# WORK ITEM
Find the word "down" in the listing. Copy out each line where it occurs.

# DATA FOR THE TASK
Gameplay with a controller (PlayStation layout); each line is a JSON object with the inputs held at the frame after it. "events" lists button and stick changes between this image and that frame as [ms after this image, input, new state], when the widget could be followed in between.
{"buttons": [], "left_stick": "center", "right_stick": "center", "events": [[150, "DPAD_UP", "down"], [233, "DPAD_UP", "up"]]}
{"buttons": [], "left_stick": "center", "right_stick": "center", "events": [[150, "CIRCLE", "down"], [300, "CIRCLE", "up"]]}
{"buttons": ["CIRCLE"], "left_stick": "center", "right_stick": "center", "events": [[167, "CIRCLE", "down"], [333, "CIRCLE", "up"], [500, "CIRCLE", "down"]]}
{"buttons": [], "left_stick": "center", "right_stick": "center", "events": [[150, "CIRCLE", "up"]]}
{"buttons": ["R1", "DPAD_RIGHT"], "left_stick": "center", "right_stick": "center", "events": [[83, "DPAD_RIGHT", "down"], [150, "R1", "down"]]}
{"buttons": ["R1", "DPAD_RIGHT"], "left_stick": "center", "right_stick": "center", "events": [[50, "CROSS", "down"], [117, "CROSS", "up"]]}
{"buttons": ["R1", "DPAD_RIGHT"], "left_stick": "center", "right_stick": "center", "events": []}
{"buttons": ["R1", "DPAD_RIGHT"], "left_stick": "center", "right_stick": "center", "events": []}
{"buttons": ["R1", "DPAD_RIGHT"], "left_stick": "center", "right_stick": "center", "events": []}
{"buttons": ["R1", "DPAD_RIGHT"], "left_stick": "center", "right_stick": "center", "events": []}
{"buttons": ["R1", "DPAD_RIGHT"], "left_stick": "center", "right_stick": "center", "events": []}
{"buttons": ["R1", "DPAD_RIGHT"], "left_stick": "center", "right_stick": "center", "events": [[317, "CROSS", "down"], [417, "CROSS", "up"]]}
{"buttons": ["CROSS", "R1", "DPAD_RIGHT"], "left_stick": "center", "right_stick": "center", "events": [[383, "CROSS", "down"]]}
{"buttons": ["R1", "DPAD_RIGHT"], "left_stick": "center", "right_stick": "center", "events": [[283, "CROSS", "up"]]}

# EXERCISE RESPONSE
{"buttons": [], "left_stick": "center", "right_stick": "center", "events": [[150, "DPAD_UP", "down"], [233, "DPAD_UP", "up"]]}
{"buttons": [], "left_stick": "center", "right_stick": "center", "events": [[150, "CIRCLE", "down"], [300, "CIRCLE", "up"]]}
{"buttons": ["CIRCLE"], "left_stick": "center", "right_stick": "center", "events": [[167, "CIRCLE", "down"], [333, "CIRCLE", "up"], [500, "CIRCLE", "down"]]}
{"buttons": ["R1", "DPAD_RIGHT"], "left_stick": "center", "right_stick": "center", "events": [[83, "DPAD_RIGHT", "down"], [150, "R1", "down"]]}
{"buttons": ["R1", "DPAD_RIGHT"], "left_stick": "center", "right_stick": "center", "events": [[50, "CROSS", "down"], [117, "CROSS", "up"]]}
{"buttons": ["R1", "DPAD_RIGHT"], "left_stick": "center", "right_stick": "center", "events": [[317, "CROSS", "down"], [417, "CROSS", "up"]]}
{"buttons": ["CROSS", "R1", "DPAD_RIGHT"], "left_stick": "center", "right_stick": "center", "events": [[383, "CROSS", "down"]]}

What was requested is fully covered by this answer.